The judge, Arthur Engoron, found that Trump’s company had repeatedly and persistently inflated the value of its properties on financial statements, in order to obtain loans and other benefits.
Engoron’s ruling is a major victory for New York Attorney General Letitia James, who filed the lawsuit against Trump in 2020. James has accused Trump of engaging in “repeated and persistent fraud” and of “cheating the system.”
Trump has denied any wrongdoing, and his lawyers have vowed to appeal the ruling.

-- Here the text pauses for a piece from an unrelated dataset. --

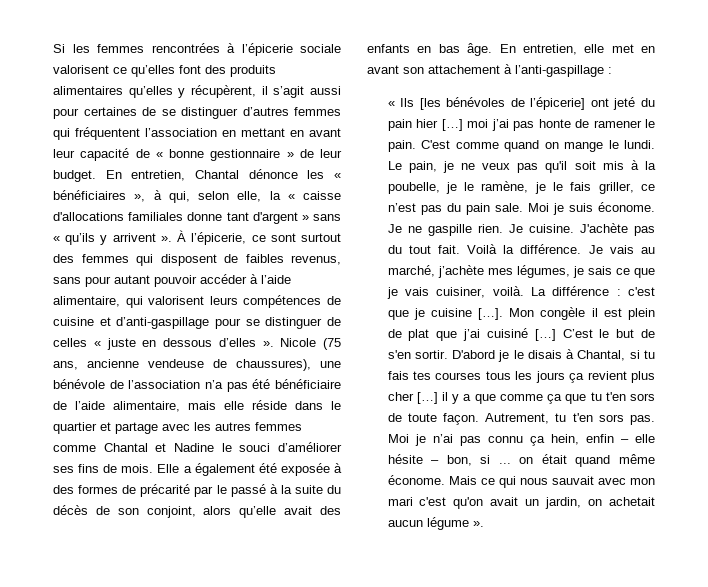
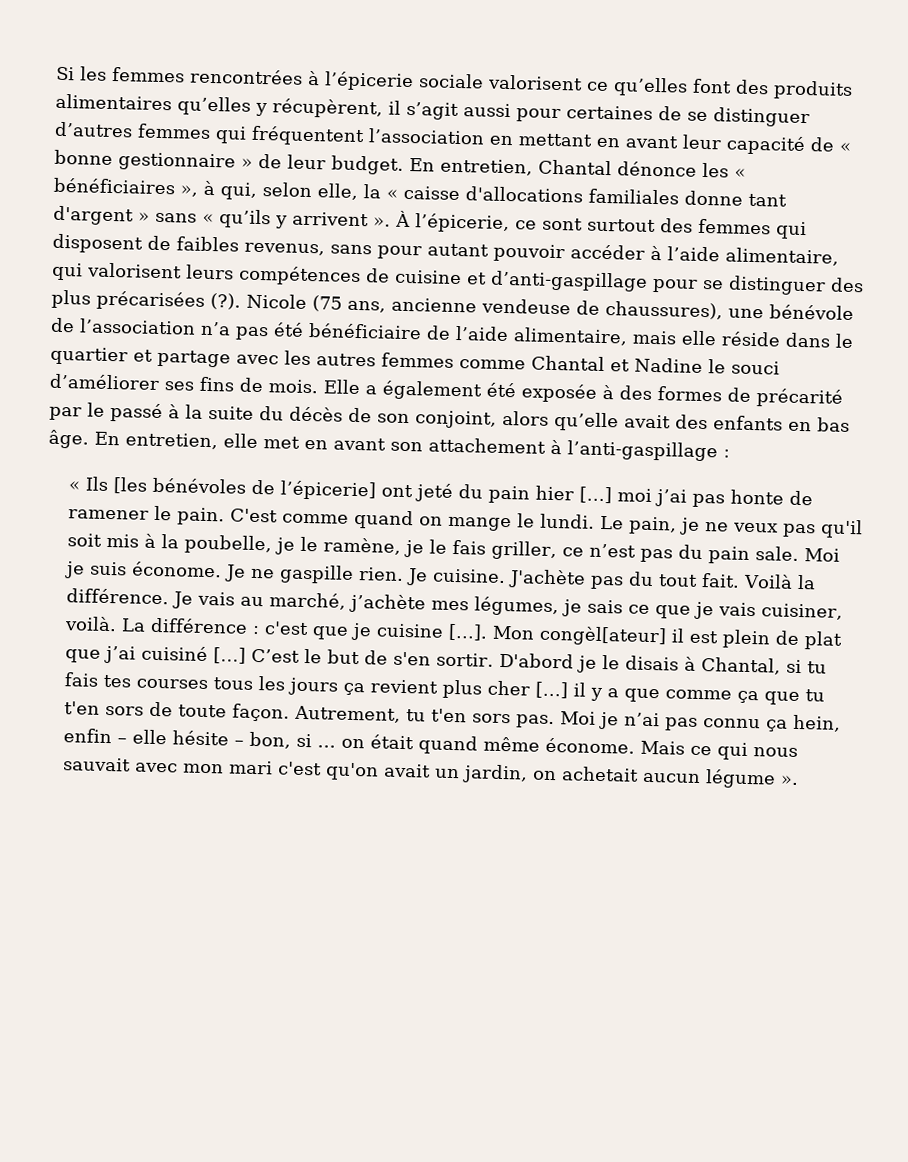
[326,317,341,326] [53,338,274,350] de celles « juste en dessous d’elles ». -> [830,277,864,293] [51,289,241,311] des plus précarisées (?).
[540,307,586,320] congèle -> [539,625,668,647] congèl[ateur]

However, Engoron’s findings are likely to have a significant impact on Trump’s business dealings and his ability to obtain financing.
Here are some of the key findings from Engoron’s ruling:
- Trump inflated the value of his Trump Tower penthouse apartment in New York City by between $114 million and $207 million.
- Trump inflated the value of his Trump Park Avenue apartments in New York City by claiming that they were not subject to rent control, when in fact they were.
- Trump inflated the value of his Seven Springs estate in Westchester County, New York, by hundreds of millions of dollars.
- Trump inflated the value of his 40 Wall Street building in Lower Manhattan by hundreds of millions of dollars.
- Trump fraudulently valued his golf courses in the United States and Scotland.
Engoron’s ruling is a major blow to Trump, and it is likely to have a significant impact on his business dealings and his ability to obtain financing. It is also a major victory for Attorney General James and her efforts to hold Trump accountable for his actions.